Jeunesse Génération sacrifiée ?

Publié le 24 Janvier 2010

Jeunes précaires, un sous prolétariat


Ils mettent entre huit et onze ans à décrocher un CDI. Peu ou pas payés, les jeunes en intérim, CDD ou stagiaires, vivent dans la plus grande précarité. Pour faire pression sur l’ensemble du salariat, gouvernement et patronat tentent de les y maintenir.


Une série d’enquêtes toute la semaine dans l’Humanité.


« La jeunesse est discriminée économiquement, désocialisée culturellement et sous-représentée politiquement. » Le ton est donné par Olivier Galland, chercheur du groupe d’études des méthodes de l’analyse sociologique, dans le Journal du CNRS de septembre 2009 qui consacrait un dossier à « la longue route vers l’âge adulte ». Il existe une catégorie pour qui cette route est encore plus longue. « 1,7 million de jeunes vivraient dans cette “zone grise” de la précarité », estime Mathieu Angotti, directeur du département évaluation du Centre de recherche pour l’étude et l’observation des conditions de vie (Credoc). La dénomination « jeunes précaires » englobe les 18-25 ans, étudiants- salariés, salariés à temps partiel, en CDD, intérimaires, diplômés, voire surdiplômés en stage rémunérés 30 % du smic ou non, etc. Les catégories se superposent mais la réalité est toujours la même : la galère.


Benjamin Pruvost, la vingtaine, travaille en intérim depuis qu’il a dix-huit ans. En septembre, il témoignait dans l’Humanité de la précarité de cette situation, qu’il a pourtant choisie. « Vous vous plaignez, on vous vire ! Vous êtes trop lent, trop faible, pas prêt à faire des heures sup’ ? On vous vire ! Vous refusez trop souvent des missions ? L’agence ne vous rappelle plus. Le travail intérimaire n’offre aucune garantie (d’embauche, donc de salaire à la fin du mois), aucun droit (de grève, par exemple).
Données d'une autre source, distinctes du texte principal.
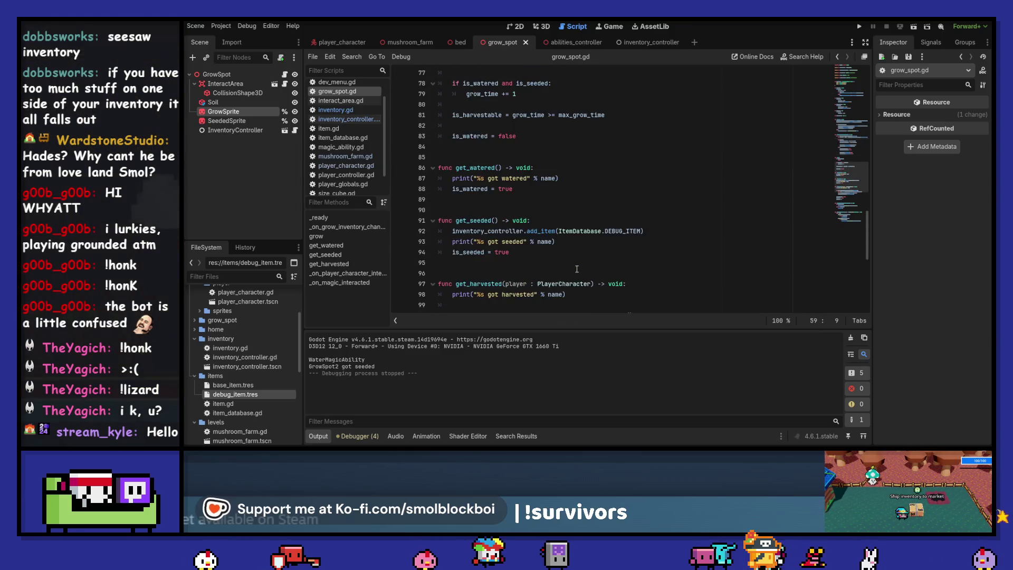
left_click(664, 230)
En définitive, pour le patronat, l’intérim, c’est la soumission de la main-d’oeuvre pour plus de profit : de l’esclavage moderne. »

 Constat sans appel, souligné par un sondage Ifop de novembre 2008 : « 48 % des intérimaires ont moins de vingt-cinq ans. » Sans surprise, les femmes et les ouvriers souffrent encore plus : 50 % des femmes entrent sur le marché du travail en signant un CDD (contre 36 % des hommes), et 73 % des ouvriers débutent en CDD ou en intérim (contre 50 % pour les cadres). « Les conditions d’embauche se sont dégradées, souligne le Monde du 3 octobre 2009. Cinquante-quatre pour cent des jeunes ont signé un CDI en 2009, contre 61 % en 2008. » Et seulement « 64 % ont accédé au statut de cadre, contre 70 % en 2008 ». Pas étonnant qu’en 2008 – et la tendance se conforte –, seulement « 25 % des jeunes Français (étaient) pleinement convaincus que leur avenir (serait) prometteur », au plus bas des scores de toute l’Europe, selon une étude de la Fondation pour l’innovation politique.

 

Ce qui n’était hier que la préoccupation des organismes de jeunesse (l’Unef, notamment, tente d’imposer ce sujet de débat depuis des années) est devenu au fil des années un problème de société majeur. Pour cette « force de travail en pointillé », comme l’appelle le sociologue Michel Vakaloulis (dans l’Humanité des débats du 7 décembre 2009), le processus d’intégration au marché du travail est toujours long et pénible. Dans le numéro du 17 janvier, le directeur adjoint du Centre de sociologie européenne, Gérard Mauger, enfonce le clou :

 « Un éventuel CDI s’obtient au terme d’une sorte de parcours initiatique, où il s’agit pour le nouvel entrant de faire montre d’une dévotion sans bornes et d’une docilité irréprochable à l’égard de l’entreprise et de l’encadrement pour le “mériter ”. » Selon l’OCDE, un jeune de France met entre huit et onze ans pour entrer durablement sur le marché de l’emploi, c’est-à-dire décrocher un CDI, contre trois à cinq ans dans les autres pays membres. Les entreprises n’ont aucun scrupule à utiliser une main-d’oeuvre sous-payée, surqualifiée et que l’État subventionne grassement en allégements de charges. Quant à régulariser leur situation…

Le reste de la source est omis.